In the left photo, the section on The Hague Adoption Convention where Korea was expected to sign remains unsigned. In the right photo, the section is filled in with the signature of then-Health Minister Chin Young in 2013. Courtesy of Lee Kyung-eun
Adoption linked to society’s child protection system
In adoption studies, the abuse of adoptees have been given a higher degree of attention than the systematic impact "slash-and-burn adoption" has on the sending countries. Under slash-and-burn practices, the sending countries' systems and processes erected to promote and facilitate the export of children hamper the development of other public services, such as birth registration, family and community support, and alternative care, just to name a few. In many cases, the effects have been such that sending countries lose the opportunity to develop comprehensive child protection systems, and as a result, their child services continue to suffer problems to this day.

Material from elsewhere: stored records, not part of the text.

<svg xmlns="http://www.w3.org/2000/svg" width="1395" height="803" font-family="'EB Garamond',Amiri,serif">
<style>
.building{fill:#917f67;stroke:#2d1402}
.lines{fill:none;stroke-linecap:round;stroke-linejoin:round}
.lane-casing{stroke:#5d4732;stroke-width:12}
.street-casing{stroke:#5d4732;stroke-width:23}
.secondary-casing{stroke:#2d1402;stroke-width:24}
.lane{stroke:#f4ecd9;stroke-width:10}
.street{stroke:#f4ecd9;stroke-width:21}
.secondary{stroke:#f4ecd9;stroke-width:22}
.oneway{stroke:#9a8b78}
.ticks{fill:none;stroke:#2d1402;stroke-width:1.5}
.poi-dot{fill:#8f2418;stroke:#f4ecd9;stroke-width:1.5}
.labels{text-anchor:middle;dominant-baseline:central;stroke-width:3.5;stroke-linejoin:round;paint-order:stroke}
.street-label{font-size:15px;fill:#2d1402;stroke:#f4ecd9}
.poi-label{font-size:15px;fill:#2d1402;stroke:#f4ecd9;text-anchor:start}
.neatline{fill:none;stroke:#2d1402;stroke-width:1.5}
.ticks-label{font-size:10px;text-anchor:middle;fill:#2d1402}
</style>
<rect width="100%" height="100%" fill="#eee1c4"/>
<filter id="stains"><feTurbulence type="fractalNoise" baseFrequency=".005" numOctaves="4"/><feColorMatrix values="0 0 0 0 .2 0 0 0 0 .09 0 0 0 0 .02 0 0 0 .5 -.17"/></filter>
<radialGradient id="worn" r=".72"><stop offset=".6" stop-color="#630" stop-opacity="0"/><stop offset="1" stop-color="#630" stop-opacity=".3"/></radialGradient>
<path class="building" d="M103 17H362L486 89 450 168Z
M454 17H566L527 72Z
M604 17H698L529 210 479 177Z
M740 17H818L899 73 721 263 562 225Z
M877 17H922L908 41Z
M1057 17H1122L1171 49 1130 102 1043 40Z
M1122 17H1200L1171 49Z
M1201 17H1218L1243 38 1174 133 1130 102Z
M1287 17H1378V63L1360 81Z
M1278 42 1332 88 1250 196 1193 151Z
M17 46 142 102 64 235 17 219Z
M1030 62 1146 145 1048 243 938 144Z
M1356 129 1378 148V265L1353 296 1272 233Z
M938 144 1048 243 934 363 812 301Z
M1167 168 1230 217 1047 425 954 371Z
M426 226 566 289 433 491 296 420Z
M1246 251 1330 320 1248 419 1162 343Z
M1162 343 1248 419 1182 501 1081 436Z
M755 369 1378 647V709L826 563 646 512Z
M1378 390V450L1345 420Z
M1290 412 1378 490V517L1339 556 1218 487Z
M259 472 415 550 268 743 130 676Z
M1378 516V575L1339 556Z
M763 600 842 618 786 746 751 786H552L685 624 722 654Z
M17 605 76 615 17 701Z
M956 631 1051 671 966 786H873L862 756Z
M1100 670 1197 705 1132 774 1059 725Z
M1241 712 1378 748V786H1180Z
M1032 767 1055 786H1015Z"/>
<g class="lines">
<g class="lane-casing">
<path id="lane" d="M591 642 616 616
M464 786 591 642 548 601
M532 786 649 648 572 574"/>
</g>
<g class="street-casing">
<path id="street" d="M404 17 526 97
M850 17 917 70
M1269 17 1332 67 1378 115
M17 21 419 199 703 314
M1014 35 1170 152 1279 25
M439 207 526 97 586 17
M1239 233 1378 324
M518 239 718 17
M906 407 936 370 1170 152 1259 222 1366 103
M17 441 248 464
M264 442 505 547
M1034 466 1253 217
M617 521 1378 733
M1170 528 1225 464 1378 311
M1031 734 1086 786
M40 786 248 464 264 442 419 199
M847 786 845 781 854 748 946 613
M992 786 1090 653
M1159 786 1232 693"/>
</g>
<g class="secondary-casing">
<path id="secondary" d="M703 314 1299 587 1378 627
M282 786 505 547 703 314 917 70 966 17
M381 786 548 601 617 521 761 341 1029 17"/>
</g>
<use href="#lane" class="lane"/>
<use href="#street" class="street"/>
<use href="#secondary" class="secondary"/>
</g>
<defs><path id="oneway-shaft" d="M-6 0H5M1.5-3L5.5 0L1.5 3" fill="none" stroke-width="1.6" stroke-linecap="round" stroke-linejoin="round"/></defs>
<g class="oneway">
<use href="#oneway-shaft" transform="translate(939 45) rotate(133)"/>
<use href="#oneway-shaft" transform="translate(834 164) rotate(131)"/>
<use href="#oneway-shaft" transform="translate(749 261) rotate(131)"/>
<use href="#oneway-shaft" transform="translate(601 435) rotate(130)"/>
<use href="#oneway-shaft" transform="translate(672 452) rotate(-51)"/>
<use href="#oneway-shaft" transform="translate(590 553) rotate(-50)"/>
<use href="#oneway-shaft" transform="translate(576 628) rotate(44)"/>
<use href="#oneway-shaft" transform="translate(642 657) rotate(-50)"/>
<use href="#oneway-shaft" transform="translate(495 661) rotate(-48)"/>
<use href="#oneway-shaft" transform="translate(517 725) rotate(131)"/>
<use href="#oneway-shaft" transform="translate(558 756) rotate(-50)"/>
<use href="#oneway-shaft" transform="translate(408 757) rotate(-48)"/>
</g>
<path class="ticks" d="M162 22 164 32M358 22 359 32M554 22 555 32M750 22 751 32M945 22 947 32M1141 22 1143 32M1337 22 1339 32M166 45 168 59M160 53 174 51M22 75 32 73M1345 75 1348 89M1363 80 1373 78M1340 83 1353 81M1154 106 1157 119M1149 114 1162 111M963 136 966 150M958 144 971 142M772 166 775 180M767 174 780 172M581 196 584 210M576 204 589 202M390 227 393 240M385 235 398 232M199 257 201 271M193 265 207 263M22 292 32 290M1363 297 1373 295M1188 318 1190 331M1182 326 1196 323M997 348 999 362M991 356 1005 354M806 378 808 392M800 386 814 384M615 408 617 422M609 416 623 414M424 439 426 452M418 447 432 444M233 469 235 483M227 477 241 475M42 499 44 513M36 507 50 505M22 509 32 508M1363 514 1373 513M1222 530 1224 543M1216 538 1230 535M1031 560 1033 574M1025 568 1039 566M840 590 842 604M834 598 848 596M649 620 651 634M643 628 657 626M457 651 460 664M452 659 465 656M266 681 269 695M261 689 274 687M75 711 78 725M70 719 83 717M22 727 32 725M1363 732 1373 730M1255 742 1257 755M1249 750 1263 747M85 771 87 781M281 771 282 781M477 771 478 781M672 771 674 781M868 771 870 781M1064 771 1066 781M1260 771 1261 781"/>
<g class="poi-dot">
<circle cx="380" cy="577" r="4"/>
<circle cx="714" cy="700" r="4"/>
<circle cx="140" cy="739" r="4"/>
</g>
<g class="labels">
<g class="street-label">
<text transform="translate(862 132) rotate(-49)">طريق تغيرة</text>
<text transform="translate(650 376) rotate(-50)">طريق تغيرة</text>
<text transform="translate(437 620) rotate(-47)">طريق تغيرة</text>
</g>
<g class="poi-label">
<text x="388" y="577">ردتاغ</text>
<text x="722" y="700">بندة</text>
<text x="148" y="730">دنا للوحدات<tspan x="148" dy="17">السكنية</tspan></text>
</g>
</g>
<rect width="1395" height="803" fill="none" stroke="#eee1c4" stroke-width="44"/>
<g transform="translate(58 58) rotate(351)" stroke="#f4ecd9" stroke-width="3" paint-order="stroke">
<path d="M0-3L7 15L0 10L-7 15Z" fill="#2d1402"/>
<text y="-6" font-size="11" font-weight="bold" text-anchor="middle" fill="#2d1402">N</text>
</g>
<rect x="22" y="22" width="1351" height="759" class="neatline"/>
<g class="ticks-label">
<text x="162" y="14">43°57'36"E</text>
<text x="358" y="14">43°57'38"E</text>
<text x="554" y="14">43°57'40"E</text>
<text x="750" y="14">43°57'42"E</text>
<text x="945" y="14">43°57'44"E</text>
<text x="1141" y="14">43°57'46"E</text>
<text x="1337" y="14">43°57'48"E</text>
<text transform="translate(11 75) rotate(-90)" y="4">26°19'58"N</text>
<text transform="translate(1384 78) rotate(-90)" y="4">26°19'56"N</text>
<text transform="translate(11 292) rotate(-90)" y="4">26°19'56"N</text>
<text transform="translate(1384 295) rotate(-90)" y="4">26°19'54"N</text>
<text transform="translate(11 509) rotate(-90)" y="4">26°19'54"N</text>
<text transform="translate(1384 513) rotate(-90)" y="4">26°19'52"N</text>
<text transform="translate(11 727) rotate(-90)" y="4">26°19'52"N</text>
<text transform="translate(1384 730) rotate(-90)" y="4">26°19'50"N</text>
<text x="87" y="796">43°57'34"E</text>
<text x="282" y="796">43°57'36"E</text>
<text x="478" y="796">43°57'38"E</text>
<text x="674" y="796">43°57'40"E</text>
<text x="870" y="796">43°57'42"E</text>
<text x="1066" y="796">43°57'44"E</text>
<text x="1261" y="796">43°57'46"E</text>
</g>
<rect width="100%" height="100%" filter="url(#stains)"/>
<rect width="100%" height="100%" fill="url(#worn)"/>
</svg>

To illustrate what I mean by these lingering problems, I provide three examples of Korea's struggle to reckon with its legacy in the 21st century. First, Korea has yet to ratify the Hague Adoption Convention. This legal instrument, although far from a panacea to address abusive adoption practices, is meant to establish minimum global standards to reduce child trafficking. With 100 state parties since its drafting in 1993, South Korea only signed the convention in 2013 with a promise to ratify it within five years. Although 10 years have passed, Korea has yet to reform its domestic practices for ratification, which reveals the lack of protection provided to children in this country.
Second, a list of statistics on major sending countries published by International Social Services, a Geneva-based children's rights NGO, in 2020 shows that South Korea was the third major sending country. During the height of the COVID-19 pandemic, when the world came to a standstill and all other sending countries' intercountry adoptions declined, South Korea was the only country to increase the number of children it sent overseas.

Third, after authorities discovered thousands of unregistered children due to a broken birth registration system, the National Assembly responded, but rather than attempting to address the problems, it passed a special act to allow “anonymous births.” Human Rights Watch condemned this law. Not only does it violate children's rights, it does nothing to address discrimination against unmarried pregnant women. Instead, it serves as another demonstration of the government's unwillingness to protect the rights of its most vulnerable citizens and another attempt to evade its responsibilities.
If Korea wants to confront its legacy, it must face the truth by launching an official comprehensive investigation. A genuine undertaking of such an endeavor can only be done when guided by the principles of justice and rectification. Just as slashing and burning may allow for cultivating new crops when the soil is properly prepared, so too may Korea heal its social landscape when it commits to excavating the truth from the lies it has told itself for over half a century.
Lee Kyung-eun (kyung.lee@hrbb.org) is director of Human Rights Beyond Borders and author of the Korean-language book, "The Children-selling Country," and the English book, "The Global Orphan Adoption System; South Korea's Impact on Its Origin and Development."